— WHAT THIS TASK INVOLVES —
All lines of the entries with "textcolor" in them must be listed.

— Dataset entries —
◆ ◆ ◆ ◆ ◆

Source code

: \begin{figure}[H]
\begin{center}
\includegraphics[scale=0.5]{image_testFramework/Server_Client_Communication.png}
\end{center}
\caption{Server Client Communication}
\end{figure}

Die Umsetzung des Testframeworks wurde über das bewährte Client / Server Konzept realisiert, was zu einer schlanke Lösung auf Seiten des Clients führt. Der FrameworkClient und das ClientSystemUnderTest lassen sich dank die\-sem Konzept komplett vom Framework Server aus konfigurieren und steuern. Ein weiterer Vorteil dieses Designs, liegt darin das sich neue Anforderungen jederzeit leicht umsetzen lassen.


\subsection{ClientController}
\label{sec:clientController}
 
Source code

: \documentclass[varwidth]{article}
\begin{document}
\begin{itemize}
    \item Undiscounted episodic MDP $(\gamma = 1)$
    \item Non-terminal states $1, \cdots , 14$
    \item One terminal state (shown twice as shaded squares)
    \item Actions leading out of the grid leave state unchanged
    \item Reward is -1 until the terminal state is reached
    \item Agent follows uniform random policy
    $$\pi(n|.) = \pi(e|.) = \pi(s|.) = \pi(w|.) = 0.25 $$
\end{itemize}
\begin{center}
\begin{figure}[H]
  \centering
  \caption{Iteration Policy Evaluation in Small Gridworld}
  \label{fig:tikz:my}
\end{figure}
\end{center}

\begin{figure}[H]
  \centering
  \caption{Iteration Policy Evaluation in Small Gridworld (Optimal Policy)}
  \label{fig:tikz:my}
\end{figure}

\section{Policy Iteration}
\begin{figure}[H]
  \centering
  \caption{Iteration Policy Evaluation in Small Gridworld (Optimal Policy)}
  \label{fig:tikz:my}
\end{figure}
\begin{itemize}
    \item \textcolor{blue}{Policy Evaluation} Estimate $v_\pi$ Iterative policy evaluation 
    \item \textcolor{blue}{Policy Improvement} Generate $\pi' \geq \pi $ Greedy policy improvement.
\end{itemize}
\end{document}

◆ ◆ ◆ ◆ ◆

— RESULT BELOW —
    \item \textcolor{blue}{Policy Evaluation} Estimate $v_\pi$ Iterative policy evaluation 
    \item \textcolor{blue}{Policy Improvement} Generate $\pi' \geq \pi $ Greedy policy improvement.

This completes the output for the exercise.